→ INFORMATION GIVEN:
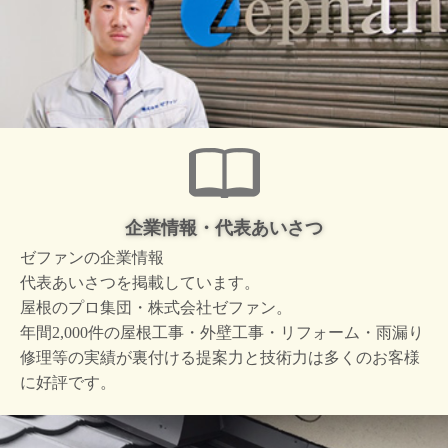
企業情報・代表あいさつ
ゼファンの企業情報
代表あいさつを掲載しています。
屋根のプロ集団・株式会社ゼファン。
年間2,000件の屋根工事・外壁工事・リフォーム・雨漏り
修理等の実績が裏付ける提案力と技術力は多くのお客様
に好評です。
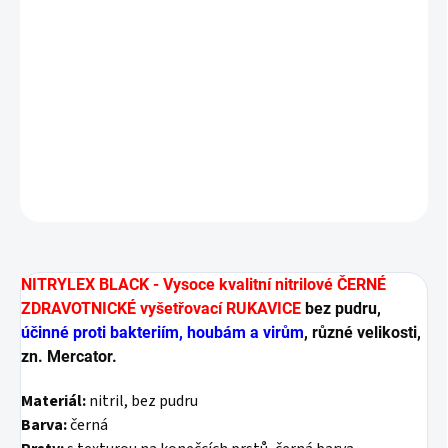
lékařské vyšetřování, ošetřovatelská péče, zubní
lékařství, veterinární medicína, kosmetické a
kadeřnické salony, tetování
mechanický a automobilový průmysl, mechanické
dílny, drobné montážní práce, domácí práce
DETAILNÍ INFORMACE
ZEPTAT SE
HLÍDAT
NITRYLEX BLACK - Vysoce kvalitní nitrilové ČERNÉ
ZDRAVOTNICKÉ vyšetřovací RUKAVICE
bez pudru,
účinné proti bakteriím, houbám a virům
, různé velikosti,
zn. Mercator.
Materiál:
nitril, bez pudru
Barva:
černá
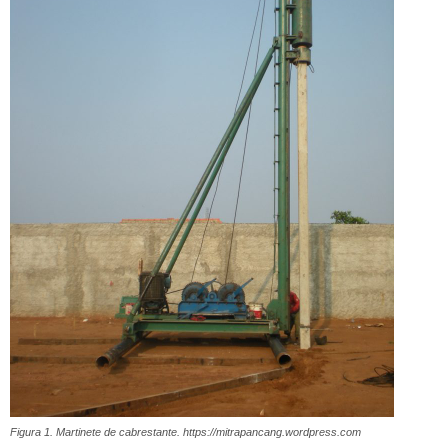
Figura 1. Martinete de cabrestante. https://mitrapancang.wordpress.com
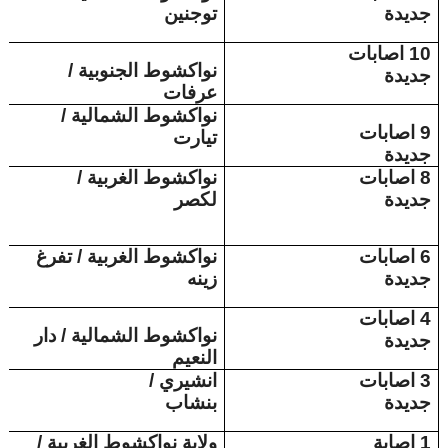
جديدة
توجنين
10 اصابات
نواكشوط الجنوبية /
جديدة
عرفات
نواكشوط الشمالية /
9 اصابات
تيارت
جديدة
8 اصابات
نواكشوط الغربية /
جديدة
لكصر
6 اصابات
نواكشوط الغربية / تفرغ
جديدة
زينه
4 اصابات
نواكشوط الشمالية / دار
جديدة
النعيم
3 اصابات
انشيري /
جديدة
بنشاب
1 اصابة
ولاية نواكشوط الغربية /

→ TASK TO CARRY OUT: I'd like the records above given again exactly, please, without the pictures.

→ SOLUTION FOR THIS TASK:
企業情報・代表あいさつ
ゼファンの企業情報
代表あいさつを掲載しています。
屋根のプロ集団・株式会社ゼファン。
年間2,000件の屋根工事・外壁工事・リフォーム・雨漏り
修理等の実績が裏付ける提案力と技術力は多くのお客様
に好評です。
lékařské vyšetřování, ošetřovatelská péče, zubní
lékařství, veterinární medicína, kosmetické a
kadeřnické salony, tetování
mechanický a automobilový průmysl, mechanické
dílny, drobné montážní práce, domácí práce
DETAILNÍ INFORMACE
ZEPTAT SE
HLÍDAT
NITRYLEX BLACK - Vysoce kvalitní nitrilové ČERNÉ
ZDRAVOTNICKÉ vyšetřovací RUKAVICE
bez pudru,
účinné proti bakteriím, houbám a virům
, různé velikosti,
zn. Mercator.
Materiál:
nitril, bez pudru
Barva:
černá
Figura 1. Martinete de cabrestante. https://mitrapancang.wordpress.com
جديدة
توجنين
10 اصابات
نواكشوط الجنوبية /
جديدة
عرفات
نواكشوط الشمالية /
9 اصابات
تيارت
جديدة
8 اصابات
نواكشوط الغربية /
جديدة
لكصر
6 اصابات
نواكشوط الغربية / تفرغ
جديدة
زينه
4 اصابات
نواكشوط الشمالية / دار
جديدة
النعيم
3 اصابات
انشيري /
جديدة
بنشاب
1 اصابة
ولاية نواكشوط الغربية /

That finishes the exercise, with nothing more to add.